A University of Lethbridge professor sees synthetic biology as a driver of the next generation of scientific researchers and a key to economic diversification and prosperity in southern Alberta and beyond.
Dr. Hans-Joachim Wieden, an Alberta Innovates Strategic Chair in Bioengineering in the Department of Chemistry and Biochemistry and director of the Alberta RNA Research and Training Institute (ARRTI), says in a recently published article in the world-leading journal Nature Biotechnology
that engaging students in synthetic biology projects enhances their desire to pursue science, technology, engineering and mathematics (STEM) careers and ultimately leads to advances benefitting society both economically and socially. This training is even more impactful when it begins at the high school level and is in step with the high school curriculum in the province of Alberta.
His vehicle of choice – high school iGEM (International Genetically Engineered Machines) competitions.

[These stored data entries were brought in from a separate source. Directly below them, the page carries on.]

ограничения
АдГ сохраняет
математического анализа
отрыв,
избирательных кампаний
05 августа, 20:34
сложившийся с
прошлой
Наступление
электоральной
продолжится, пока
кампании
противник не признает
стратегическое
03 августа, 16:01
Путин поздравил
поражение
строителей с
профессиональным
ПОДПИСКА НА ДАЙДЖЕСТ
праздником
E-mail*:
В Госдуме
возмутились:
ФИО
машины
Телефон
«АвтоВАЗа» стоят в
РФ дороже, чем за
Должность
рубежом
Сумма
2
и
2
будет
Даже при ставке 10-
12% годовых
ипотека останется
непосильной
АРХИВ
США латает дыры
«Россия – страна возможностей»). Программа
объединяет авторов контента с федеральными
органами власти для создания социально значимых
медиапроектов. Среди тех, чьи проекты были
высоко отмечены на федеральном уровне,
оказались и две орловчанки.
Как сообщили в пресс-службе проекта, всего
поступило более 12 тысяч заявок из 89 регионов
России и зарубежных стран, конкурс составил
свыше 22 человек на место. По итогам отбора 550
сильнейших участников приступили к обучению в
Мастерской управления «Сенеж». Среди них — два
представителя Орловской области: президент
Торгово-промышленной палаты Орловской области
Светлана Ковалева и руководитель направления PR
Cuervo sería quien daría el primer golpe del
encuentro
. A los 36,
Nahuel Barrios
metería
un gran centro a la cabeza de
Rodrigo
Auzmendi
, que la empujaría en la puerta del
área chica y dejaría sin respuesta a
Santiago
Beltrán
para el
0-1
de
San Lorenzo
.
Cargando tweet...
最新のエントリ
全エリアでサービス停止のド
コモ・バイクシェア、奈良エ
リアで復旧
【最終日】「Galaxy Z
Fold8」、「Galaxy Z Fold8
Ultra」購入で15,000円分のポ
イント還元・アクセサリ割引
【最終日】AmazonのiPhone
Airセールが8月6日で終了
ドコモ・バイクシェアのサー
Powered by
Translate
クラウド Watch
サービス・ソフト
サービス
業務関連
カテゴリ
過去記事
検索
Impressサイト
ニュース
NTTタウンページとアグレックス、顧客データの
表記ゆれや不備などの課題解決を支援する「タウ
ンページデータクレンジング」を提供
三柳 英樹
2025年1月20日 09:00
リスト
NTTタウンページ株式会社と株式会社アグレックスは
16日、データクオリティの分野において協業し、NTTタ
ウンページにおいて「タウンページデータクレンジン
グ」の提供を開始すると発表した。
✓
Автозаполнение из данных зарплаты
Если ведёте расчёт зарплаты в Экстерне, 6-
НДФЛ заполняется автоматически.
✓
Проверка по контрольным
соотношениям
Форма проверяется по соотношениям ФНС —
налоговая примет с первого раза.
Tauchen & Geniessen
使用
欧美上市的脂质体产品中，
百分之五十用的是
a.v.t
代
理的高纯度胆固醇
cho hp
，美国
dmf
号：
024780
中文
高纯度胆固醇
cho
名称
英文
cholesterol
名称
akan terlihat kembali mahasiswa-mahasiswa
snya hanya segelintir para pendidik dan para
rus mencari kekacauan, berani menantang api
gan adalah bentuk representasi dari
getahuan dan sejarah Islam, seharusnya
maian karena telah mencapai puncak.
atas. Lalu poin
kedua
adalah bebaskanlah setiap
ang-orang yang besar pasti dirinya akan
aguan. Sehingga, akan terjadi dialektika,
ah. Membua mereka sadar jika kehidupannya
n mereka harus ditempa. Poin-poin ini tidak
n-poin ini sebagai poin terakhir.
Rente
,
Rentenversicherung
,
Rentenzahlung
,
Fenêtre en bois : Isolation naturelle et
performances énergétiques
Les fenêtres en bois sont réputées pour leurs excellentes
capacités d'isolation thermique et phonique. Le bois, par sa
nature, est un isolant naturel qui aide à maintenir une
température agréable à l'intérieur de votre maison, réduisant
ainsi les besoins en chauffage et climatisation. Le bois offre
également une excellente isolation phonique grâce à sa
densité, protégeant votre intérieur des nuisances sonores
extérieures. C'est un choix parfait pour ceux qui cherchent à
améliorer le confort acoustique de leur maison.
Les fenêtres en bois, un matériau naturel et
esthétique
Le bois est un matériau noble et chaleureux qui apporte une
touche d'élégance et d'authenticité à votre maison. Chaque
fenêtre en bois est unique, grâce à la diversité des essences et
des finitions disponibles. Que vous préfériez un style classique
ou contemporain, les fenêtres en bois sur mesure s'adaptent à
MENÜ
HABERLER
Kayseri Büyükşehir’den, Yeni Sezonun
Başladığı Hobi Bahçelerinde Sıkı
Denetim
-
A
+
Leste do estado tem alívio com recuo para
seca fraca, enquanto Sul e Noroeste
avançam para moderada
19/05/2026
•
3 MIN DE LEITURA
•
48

“The transdisciplinary nature of synthetic biology projects creates a powerful learning opportunity for high school students by combining aspects of biology, chemistry, computer science, mathematics, engineering and social studies,” says Wieden. “I believe that synthetic biology projects integrate well into the high school curriculum and can provide a dynamic training environment for students and add an excellent engagement and education tool, allowing students to explore the scientific, as well as ethical, legal and social implications of the field.”